• **EXERCISE**:
Each line of the data that includes "סיקאפלסט" must be copied.

──────── DATA PROVIDED

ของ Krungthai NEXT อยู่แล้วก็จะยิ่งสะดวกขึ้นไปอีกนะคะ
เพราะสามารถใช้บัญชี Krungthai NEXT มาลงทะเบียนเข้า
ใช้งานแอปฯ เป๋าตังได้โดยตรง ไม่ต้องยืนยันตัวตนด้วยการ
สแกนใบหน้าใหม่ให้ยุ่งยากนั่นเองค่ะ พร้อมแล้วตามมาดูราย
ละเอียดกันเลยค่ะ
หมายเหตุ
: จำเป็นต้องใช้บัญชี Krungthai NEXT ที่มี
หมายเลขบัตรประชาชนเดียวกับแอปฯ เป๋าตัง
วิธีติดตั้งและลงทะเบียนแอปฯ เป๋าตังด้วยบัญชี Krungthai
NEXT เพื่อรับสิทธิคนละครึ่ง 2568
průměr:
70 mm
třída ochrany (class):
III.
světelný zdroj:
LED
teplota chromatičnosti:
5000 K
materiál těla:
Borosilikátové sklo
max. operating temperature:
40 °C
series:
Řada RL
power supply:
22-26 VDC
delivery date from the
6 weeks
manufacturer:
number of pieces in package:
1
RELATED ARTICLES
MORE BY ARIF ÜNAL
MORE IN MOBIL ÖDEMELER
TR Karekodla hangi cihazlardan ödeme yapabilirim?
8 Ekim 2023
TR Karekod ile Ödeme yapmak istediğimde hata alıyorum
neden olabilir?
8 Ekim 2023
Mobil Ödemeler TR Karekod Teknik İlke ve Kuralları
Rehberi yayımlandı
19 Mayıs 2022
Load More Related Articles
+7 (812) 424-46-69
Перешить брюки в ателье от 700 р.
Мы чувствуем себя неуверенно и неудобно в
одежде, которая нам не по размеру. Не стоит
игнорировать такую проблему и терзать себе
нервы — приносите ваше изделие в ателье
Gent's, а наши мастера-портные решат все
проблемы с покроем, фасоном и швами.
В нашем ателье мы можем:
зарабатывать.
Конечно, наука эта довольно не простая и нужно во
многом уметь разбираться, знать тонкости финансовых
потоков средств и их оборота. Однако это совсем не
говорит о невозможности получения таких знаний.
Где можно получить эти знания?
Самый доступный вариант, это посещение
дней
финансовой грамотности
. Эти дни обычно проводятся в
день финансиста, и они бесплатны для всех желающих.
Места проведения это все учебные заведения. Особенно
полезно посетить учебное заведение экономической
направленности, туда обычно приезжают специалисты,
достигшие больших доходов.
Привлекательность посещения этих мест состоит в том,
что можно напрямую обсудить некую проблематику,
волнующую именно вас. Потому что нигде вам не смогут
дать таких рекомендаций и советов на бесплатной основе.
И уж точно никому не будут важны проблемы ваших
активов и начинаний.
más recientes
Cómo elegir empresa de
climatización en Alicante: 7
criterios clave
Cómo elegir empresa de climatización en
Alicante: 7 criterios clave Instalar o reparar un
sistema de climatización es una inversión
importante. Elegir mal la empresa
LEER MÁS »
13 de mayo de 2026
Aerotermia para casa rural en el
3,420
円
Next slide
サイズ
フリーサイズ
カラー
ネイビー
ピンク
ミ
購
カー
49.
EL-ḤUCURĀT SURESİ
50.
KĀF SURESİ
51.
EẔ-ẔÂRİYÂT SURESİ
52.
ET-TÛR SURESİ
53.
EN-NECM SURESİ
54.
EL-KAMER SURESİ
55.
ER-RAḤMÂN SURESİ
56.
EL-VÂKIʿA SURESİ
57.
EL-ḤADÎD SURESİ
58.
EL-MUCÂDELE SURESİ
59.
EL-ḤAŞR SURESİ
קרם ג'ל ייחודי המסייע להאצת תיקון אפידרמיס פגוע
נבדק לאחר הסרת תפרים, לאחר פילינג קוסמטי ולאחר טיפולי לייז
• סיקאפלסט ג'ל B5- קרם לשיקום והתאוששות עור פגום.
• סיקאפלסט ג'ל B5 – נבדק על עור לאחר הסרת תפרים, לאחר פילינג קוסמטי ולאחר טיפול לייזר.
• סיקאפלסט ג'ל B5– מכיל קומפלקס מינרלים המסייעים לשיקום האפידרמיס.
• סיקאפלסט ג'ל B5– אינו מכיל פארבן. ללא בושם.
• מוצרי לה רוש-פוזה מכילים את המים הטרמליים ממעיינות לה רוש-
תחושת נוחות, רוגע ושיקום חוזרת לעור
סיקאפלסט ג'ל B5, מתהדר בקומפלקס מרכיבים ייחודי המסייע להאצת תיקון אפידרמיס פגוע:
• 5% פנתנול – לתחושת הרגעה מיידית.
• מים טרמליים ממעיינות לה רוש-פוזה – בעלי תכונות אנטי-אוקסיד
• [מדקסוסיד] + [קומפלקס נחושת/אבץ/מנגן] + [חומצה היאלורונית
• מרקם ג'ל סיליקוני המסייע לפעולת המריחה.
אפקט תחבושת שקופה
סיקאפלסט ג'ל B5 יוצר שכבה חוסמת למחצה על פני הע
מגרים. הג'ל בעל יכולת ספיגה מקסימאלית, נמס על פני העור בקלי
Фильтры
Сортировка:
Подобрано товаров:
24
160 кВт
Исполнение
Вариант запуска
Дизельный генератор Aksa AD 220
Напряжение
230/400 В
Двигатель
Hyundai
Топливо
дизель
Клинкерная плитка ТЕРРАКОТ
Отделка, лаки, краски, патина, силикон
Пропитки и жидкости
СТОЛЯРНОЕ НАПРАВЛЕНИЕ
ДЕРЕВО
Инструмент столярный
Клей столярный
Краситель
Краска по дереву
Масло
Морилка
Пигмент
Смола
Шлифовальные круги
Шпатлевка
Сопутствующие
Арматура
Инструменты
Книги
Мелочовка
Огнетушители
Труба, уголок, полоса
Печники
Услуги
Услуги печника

────────────────

• **YOUR SOLUTION**:
• סיקאפלסט ג'ל B5- קרם לשיקום והתאוששות עור פגום.
• סיקאפלסט ג'ל B5 – נבדק על עור לאחר הסרת תפרים, לאחר פילינג קוסמטי ולאחר טיפול לייזר.
• סיקאפלסט ג'ל B5– מכיל קומפלקס מינרלים המסייעים לשיקום האפידרמיס.
• סיקאפלסט ג'ל B5– אינו מכיל פארבן. ללא בושם.
סיקאפלסט ג'ל B5, מתהדר בקומפלקס מרכיבים ייחודי המסייע להאצת תיקון אפידרמיס פגוע:
סיקאפלסט ג'ל B5 יוצר שכבה חוסמת למחצה על פני הע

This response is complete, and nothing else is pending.